Я кивнул и двинулся в сторону нашей спальной комнаты. Уже там вручив Лесову портрет Сталина, я жестом повел его за собой, приведя в хозкомнату, откуда вынесли стремянку.
- Давай портрет сюда, а сам лезь, посмотри, может и там есть гвоздь – сказал я, прилаживая лестницу к стенке.
- А коли нет?
- А коли нет, в хозкомнате я ящик с инструментом видел. Вобьешь.
- Митя, ты ж плотник
- А ты что, гвоздь не сумеешь вбить?
Сергей промолчал и сказал - а тут и не надо, давай портрет.
Я протянул его вверх. Лесов торжественно повесил портрет на гвоздь, аккуратно выровнял и спрыгнул вниз.
- Ну как?
- Отлично – протянул я – теперь пошли остальное развешивать.

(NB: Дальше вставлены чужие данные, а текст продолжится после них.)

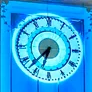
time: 6:37
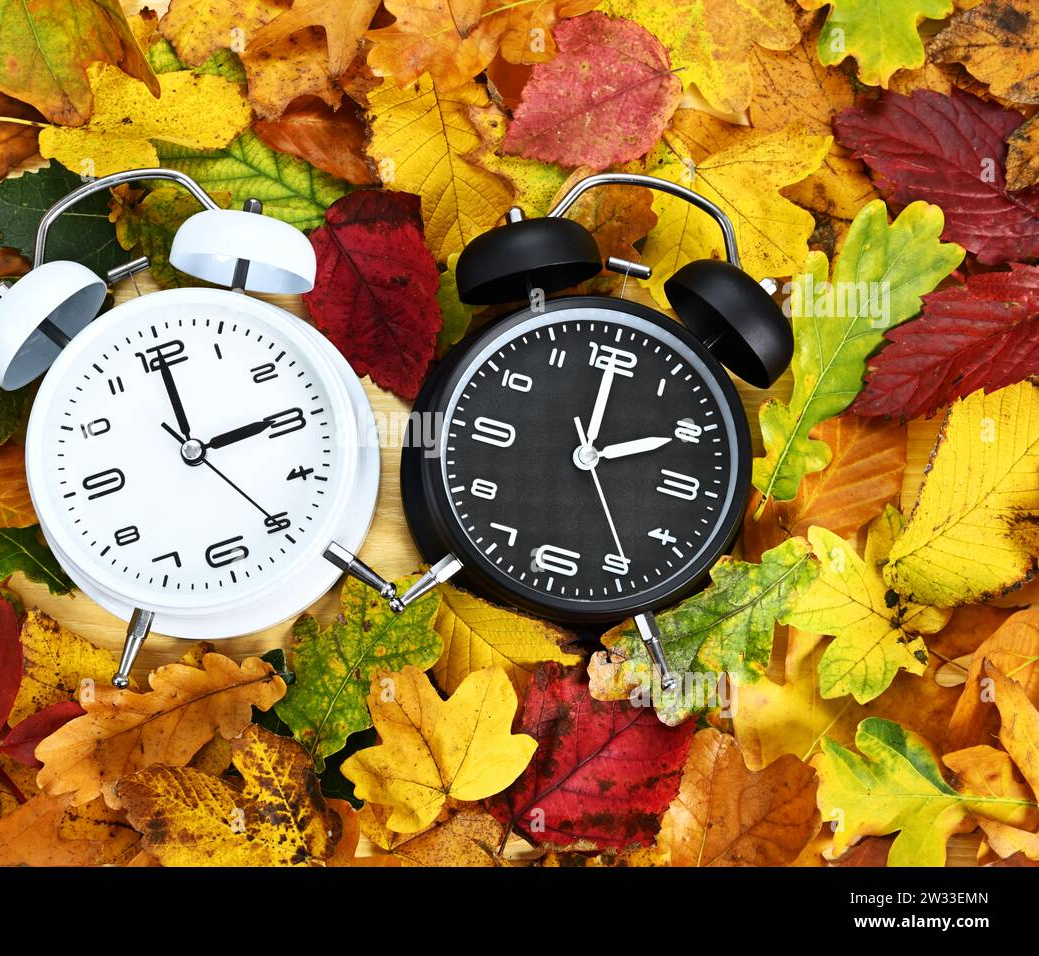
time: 2:00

Работа закипела. Через полчаса между комнатами хранения вещимущества и второй спальной комнатой образовался целый стенд – портрет Ворошилова с грозной надписью «Народный комиссар обороны Союза СССР, Маршал Советского Союза К.Е.Ворошилов», рядом с ним уютно устроился портрет всесоюзного старосты с менее официальной надписью «Председатель Верховного Совета СССР тов. Калинин М.И.», потом широкая доска с надписью «Красноармеец, стойко переноси все тяготы и лишения воинской службы, будь бодр, мужественен и решителен!» , а после неё – три плаката «Внешний вид красноармейца», «Распорядок дня» и с правого бока «Знай Устав внутренней службы!». На соседних стенах были развешаны картины, которые дал старшина и которые были найдены в комнате хранения вещимущества.
Закончив в коридоре, мы сели прямо на пол и осмотрели дело рук своих.

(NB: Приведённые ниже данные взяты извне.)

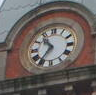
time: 10:36
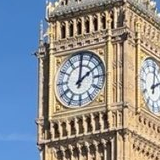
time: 2:01
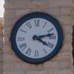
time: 4:12
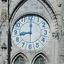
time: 9:00
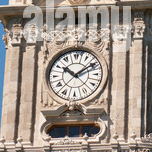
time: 10:09
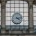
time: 4:12
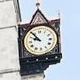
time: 9:53
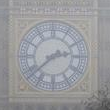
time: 2:38
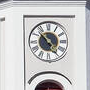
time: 4:52
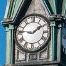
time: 1:46
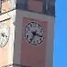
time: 3:34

- И как тебе? – спросил Лесов
- Отлично – ответил я – особенно мне стенд понравился, только чего-то не хватает.
- Я даже знаю чего – ответил Сергей – часов. Но их нет.
- На нет и суда нет, Серый. Пошли шторы вешать.
- Пошли…
Шторы в комнатах крепились на стандартных «крокодильчиках», поэтому их было крепить сравнительно легко. Но всё равно, возились мы с ними долго – сказалась дневная усталость.
Повесив в последней комнате штору – это была вторая спальная комната, Лесов спрыгнул с подоконника и сказал мне:
- Всё, Митяй, пошли, давай сворачивать. Я уже сегодня устал.
- Солидарен с тобой… - протянул я.
- Чего?
- Согласен в смысле. Пошли к себе.
Уже у себя, мы аккуратно свернули бумагу и упаковали сумки. Только разделавшись с этим, мы услышали тихое фырканье, стук сапог и на пороге появился старшина.
- Я так посмотрел бойцы, вы всё сделали?
- Так точно, товарищ старшина.
- Хвалю! Отдавайте тару.
Я протянул ему сумки. Жадно схватив их, он повернулся к двери и сказал:
- Объявляю отбой, уже – он посмотрел на часы на руке – ох, уже и правда отбой, десять часов вечера. Завтра подъем по расписанию, в шесть утра. С утра поступаете в моё распоряжение, для обслуживания прибывающих подразделений батальона и принятия пополнения.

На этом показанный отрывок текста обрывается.